Lists: list operations, list slices, list methods, list loop, mutability, aliasing, cloning lists, list parameters; Tuples: tuple assignment, tuple as return value; Dictionaries: operations and methods; advanced list processing – list comprehension; Illustrative programs: simple sorting, histogram, Students marks statement, Retail bill preparation.

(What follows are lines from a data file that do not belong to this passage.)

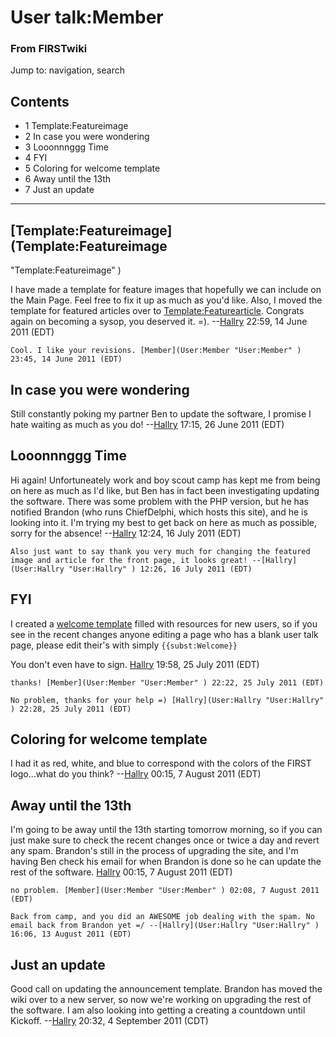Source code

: 
# User talk:Member

### From FIRSTwiki

Jump to: navigation, search

## Contents

  * 1 Template:Featureimage
  * 2 In case you were wondering
  * 3 Looonnnggg Time
  * 4 FYI
  * 5 Coloring for welcome template
  * 6 Away until the 13th
  * 7 Just an update  
---  
  

##  [Template:Featureimage](Template:Featureimage
"Template:Featureimage" )

I have made a template for feature images that hopefully we can include on the
Main Page. Feel free to fix it up as much as you'd like. Also, I moved the
template for featured articles over to
[Template:Featurearticle](Template:Featurearticle
"Template:Featurearticle" ). Congrats again on becoming a sysop, you deserved
it. =). --[Hallry](User:Hallry "User:Hallry" ) 22:59, 14 June 2011
(EDT)

    Cool. I like your revisions. [Member](User:Member "User:Member" ) 23:45, 14 June 2011 (EDT) 


##  In case you were wondering

Still constantly poking my partner Ben to update the software, I promise I
hate waiting as much as you do! --[Hallry](User:Hallry
"User:Hallry" ) 17:15, 26 June 2011 (EDT)


##  Looonnnggg Time

Hi again! Unfortuneately work and boy scout camp has kept me from being on
here as much as I'd like, but Ben has in fact been investigating updating the
software. There was some problem with the PHP version, but he has notified
Brandon (who runs ChiefDelphi, which hosts this site), and he is looking into
it. I'm trying my best to get back on here as much as possible, sorry for the
absence! --[Hallry](User:Hallry "User:Hallry" ) 12:24, 16 July 2011
(EDT)

    Also just want to say thank you very much for changing the featured image and article for the front page, it looks great! --[Hallry](User:Hallry "User:Hallry" ) 12:26, 16 July 2011 (EDT) 


##  FYI

I created a [welcome template](Template:Welcome "Template:Welcome"
) filled with resources for new users, so if you see in the recent changes
anyone editing a page who has a blank user talk page, please edit their's with
simply `{{subst:Welcome}}`

You don't even have to sign. [Hallry](User:Hallry "User:Hallry" )
19:58, 25 July 2011 (EDT)

    thanks! [Member](User:Member "User:Member" ) 22:22, 25 July 2011 (EDT) 

    No problem, thanks for your help =) [Hallry](User:Hallry "User:Hallry" ) 22:28, 25 July 2011 (EDT) 


##  Coloring for welcome template

I had it as red, white, and blue to correspond with the colors of the FIRST
logo...what do you think? --[Hallry](User:Hallry "User:Hallry" )
00:15, 7 August 2011 (EDT)


##  Away until the 13th

I'm going to be away until the 13th starting tomorrow morning, so if you can
just make sure to check the recent changes once or twice a day and revert any
spam. Brandon's still in the process of upgrading the site, and I'm having Ben
check his email for when Brandon is done so he can update the rest of the
software. [Hallry](User:Hallry "User:Hallry" ) 00:15, 7 August 2011
(EDT)

    no problem. [Member](User:Member "User:Member" ) 02:08, 7 August 2011 (EDT) 

    Back from camp, and you did an AWESOME job dealing with the spam. No email back from Brandon yet =/ --[Hallry](User:Hallry "User:Hallry" ) 16:06, 13 August 2011 (EDT) 


##  Just an update

Good call on updating the announcement template. Brandon has moved the wiki
over to a new server, so now we're working on upgrading the rest of the
software. I am also looking into getting a creating a countdown until Kickoff.
--[Hallry](User:Hallry "User:Hallry" ) 20:32, 4 September 2011
(CDT)

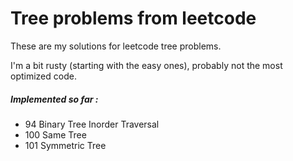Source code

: # Tree problems from leetcode

These are my solutions for leetcode tree problems.

I'm a bit rusty (starting with the easy ones), probably not the most optimized code.


##### Implemented so far :

- 94  Binary Tree Inorder Traversal
- 100 Same Tree
- 101 Symmetric Tree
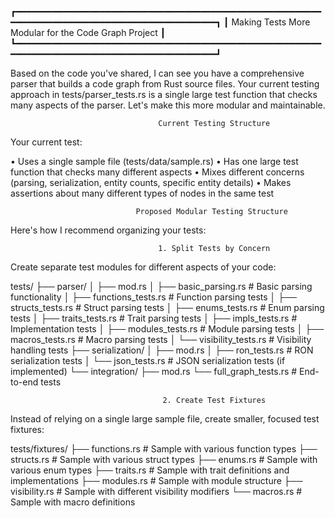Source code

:
┏━━━━━━━━━━━━━━━━━━━━━━━━━━━━━━━━━━━━━━━━━━━━━━━━━━━━━━━━━━━━━━━━━━━━━━━━━━━━━━━━━━━━━━━━━━━━━━━━━┓
┃                      Making Tests More Modular for the Code Graph Project                       ┃
┗━━━━━━━━━━━━━━━━━━━━━━━━━━━━━━━━━━━━━━━━━━━━━━━━━━━━━━━━━━━━━━━━━━━━━━━━━━━━━━━━━━━━━━━━━━━━━━━━━┛


Based on the code you've shared, I can see you have a comprehensive parser that
builds a code graph from Rust source files. Your current testing approach in
tests/parser_tests.rs is a single large test function that checks many aspects
of the parser. Let's make this more modular and maintainable.

                                     Current Testing Structure                                     

Your current test:

 • Uses a single sample file (tests/data/sample.rs)
 • Has one large test function that checks many different aspects
 • Mixes different concerns (parsing, serialization, entity counts, specific entity details)
 • Makes assertions about many different types of nodes in the same test

                                Proposed Modular Testing Structure                                 

Here's how I recommend organizing your tests:

                                     1. Split Tests by Concern                                     

Create separate test modules for different aspects of your code:

 tests/
 ├── parser/
 │   ├── mod.rs
 │   ├── basic_parsing.rs      # Basic parsing functionality
 │   ├── functions_tests.rs    # Function parsing tests
 │   ├── structs_tests.rs      # Struct parsing tests
 │   ├── enums_tests.rs        # Enum parsing tests
 │   ├── traits_tests.rs       # Trait parsing tests
 │   ├── impls_tests.rs        # Implementation tests
 │   ├── modules_tests.rs      # Module parsing tests
 │   ├── macros_tests.rs       # Macro parsing tests
 │   └── visibility_tests.rs   # Visibility handling tests
 ├── serialization/
 │   ├── mod.rs
 │   ├── ron_tests.rs          # RON serialization tests
 │   └── json_tests.rs         # JSON serialization tests (if implemented)
 └── integration/
     ├── mod.rs
     └── full_graph_tests.rs   # End-to-end tests

                                      2. Create Test Fixtures                                      

Instead of relying on a single large sample file, create smaller, focused test fixtures:

 tests/fixtures/
 ├── functions.rs        # Sample with various function types
 ├── structs.rs          # Sample with various struct types
 ├── enums.rs            # Sample with various enum types
 ├── traits.rs           # Sample with trait definitions and implementations
 ├── modules.rs          # Sample with module structure
 ├── visibility.rs       # Sample with different visibility modifiers
 └── macros.rs           # Sample with macro definitions
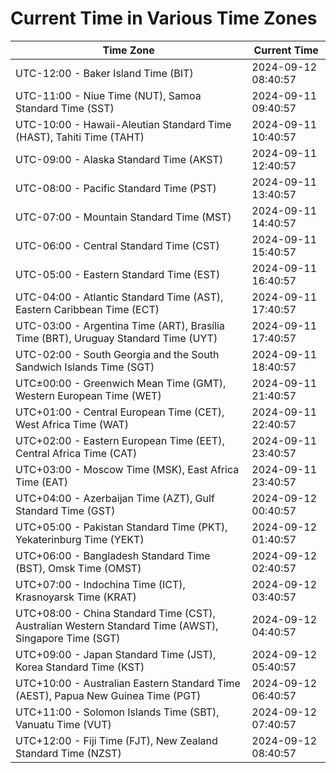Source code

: # Current Time in Various Time Zones

| Time Zone | Current Time |
|-----------|--------------|
| UTC-12:00 - Baker Island Time (BIT) | 2024-09-12 08:40:57 |
| UTC-11:00 - Niue Time (NUT), Samoa Standard Time (SST) | 2024-09-11 09:40:57 |
| UTC-10:00 - Hawaii-Aleutian Standard Time (HAST), Tahiti Time (TAHT) | 2024-09-11 10:40:57 |
| UTC-09:00 - Alaska Standard Time (AKST) | 2024-09-11 12:40:57 |
| UTC-08:00 - Pacific Standard Time (PST) | 2024-09-11 13:40:57 |
| UTC-07:00 - Mountain Standard Time (MST) | 2024-09-11 14:40:57 |
| UTC-06:00 - Central Standard Time (CST) | 2024-09-11 15:40:57 |
| UTC-05:00 - Eastern Standard Time (EST) | 2024-09-11 16:40:57 |
| UTC-04:00 - Atlantic Standard Time (AST), Eastern Caribbean Time (ECT) | 2024-09-11 17:40:57 |
| UTC-03:00 - Argentina Time (ART), Brasília Time (BRT), Uruguay Standard Time (UYT) | 2024-09-11 17:40:57 |
| UTC-02:00 - South Georgia and the South Sandwich Islands Time (SGT) | 2024-09-11 18:40:57 |
| UTC±00:00 - Greenwich Mean Time (GMT), Western European Time (WET) | 2024-09-11 21:40:57 |
| UTC+01:00 - Central European Time (CET), West Africa Time (WAT) | 2024-09-11 22:40:57 |
| UTC+02:00 - Eastern European Time (EET), Central Africa Time (CAT) | 2024-09-11 23:40:57 |
| UTC+03:00 - Moscow Time (MSK), East Africa Time (EAT) | 2024-09-11 23:40:57 |
| UTC+04:00 - Azerbaijan Time (AZT), Gulf Standard Time (GST) | 2024-09-12 00:40:57 |
| UTC+05:00 - Pakistan Standard Time (PKT), Yekaterinburg Time (YEKT) | 2024-09-12 01:40:57 |
| UTC+06:00 - Bangladesh Standard Time (BST), Omsk Time (OMST) | 2024-09-12 02:40:57 |
| UTC+07:00 - Indochina Time (ICT), Krasnoyarsk Time (KRAT) | 2024-09-12 03:40:57 |
| UTC+08:00 - China Standard Time (CST), Australian Western Standard Time (AWST), Singapore Time (SGT) | 2024-09-12 04:40:57 |
| UTC+09:00 - Japan Standard Time (JST), Korea Standard Time (KST) | 2024-09-12 05:40:57 |
| UTC+10:00 - Australian Eastern Standard Time (AEST), Papua New Guinea Time (PGT) | 2024-09-12 06:40:57 |
| UTC+11:00 - Solomon Islands Time (SBT), Vanuatu Time (VUT) | 2024-09-12 07:40:57 |
| UTC+12:00 - Fiji Time (FJT), New Zealand Standard Time (NZST) | 2024-09-12 08:40:57 |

UNIT V FILES, MODULES, PACKAGES

Files and exceptions: text files, reading and writing files, format operator; command line arguments, errors and exceptions, handling exceptions, modules, packages; Illustrative programs: word count, copy file, Voter’s age validation, Marks range validation (0-100).

TOTAL : 90 PERIODS

EXPERIMENTS:

Note: The examples suggested in each experiment are only indicative. The lab instructor is expected to design other problems on similar lines. The Examination shall not be restricted to the sample experiments listed here.
1. Identification and solving of simple real life or scientific or technical problems, and developing flow charts for the same. (Electricity Billing, Retail shop billing, Sin series, weight of a motorbike, Weight of a steel bar, compute Electrical Current in Three Phase AC Circuit, etc.)
2. Python programming using simple statements and expressions (exchange the values of two variables, circulate the values of n variables, distance between two points).
3. Scientific problems using Conditionals and Iterative loops. (Number series, Number Patterns, pyramid pattern)
4. Implementing real-time/technical applications using Lists, Tuples. (Items present in a library/Components of a car/ Materials required for construction of a building –operations of list & tuples)
5. Implementing real-time/technical applications using Sets, Dictionaries. (Language, components of an automobile, Elements of a civil structure, etc.- operations of Sets & Dictionaries)
6. Implementing programs using Functions. (Factorial, largest number in a list, area of shape)
7. Implementing programs using Strings. (reverse, palindrome, character count, replacing characters)
8. Implementing programs using written modules and Python Standard Libraries (pandas, numpy. Matplotlib, scipy)
9. Implementing real-time/technical applications using File handling. (copy from one file to another, word count, longest word)
10. Implementing real-time/technical applications using Exception handling. (divide by zero error, voter’s age validity, student mark range validation)
11. Exploring Pygame tool.
12. Developing a game activity using Pygame like bouncing ball, car race etc.

TOTAL : 90 PERIODS

COURSE OUTCOMES:

Upon completion of the course, students will be able to
CO1: Develop algorithmic solutions to simple computational problems.
CO2: Develop and execute simple Python programs.
CO3: Write simple Python programs using conditionals and loops for solving problems.
CO4: Decompose a Python program into functions.
CO5: Represent compound data using Python lists, tuples, dictionaries etc.
CO6: Read and write data from/to files in Python programs.

TEXT BOOKS:

1. Allen B. Downey, “Think Python: How to Think like a Computer Scientist”, 2nd Edition, O’Reilly Publishers, 2016.
2. Karl Beecher, “Computational Thinking: A Beginner’s Guide to Problem Solving
and Programming”, 1st Edition, BCS Learning & Development Limited, 2017.

REFERENCES:

1. Paul Deitel and Harvey Deitel, “Python for Programmers”, Pearson Education, 1st Edition, 2021.
2. G Venkatesh and Madhavan Mukund, “Computational Thinking: A Primer for Programmers and Data Scientists”, 1st Edition, Notion Press, 2021.
3. John V Guttag, “Introduction to Computation and Programming Using Python: With Applications to Computational Modeling and Understanding Data”, Third Edition, MIT Press, 2021
4. Eric Matthes, “Python Crash Course, A Hands – on Project Based Introduction to Programming”, 2nd Edition, No Starch Press, 2019.
5. https://www.python.org/
6. Martin C. Brown, “Python: The Complete Reference”, 4th Edition, Mc-Graw Hill, 2018.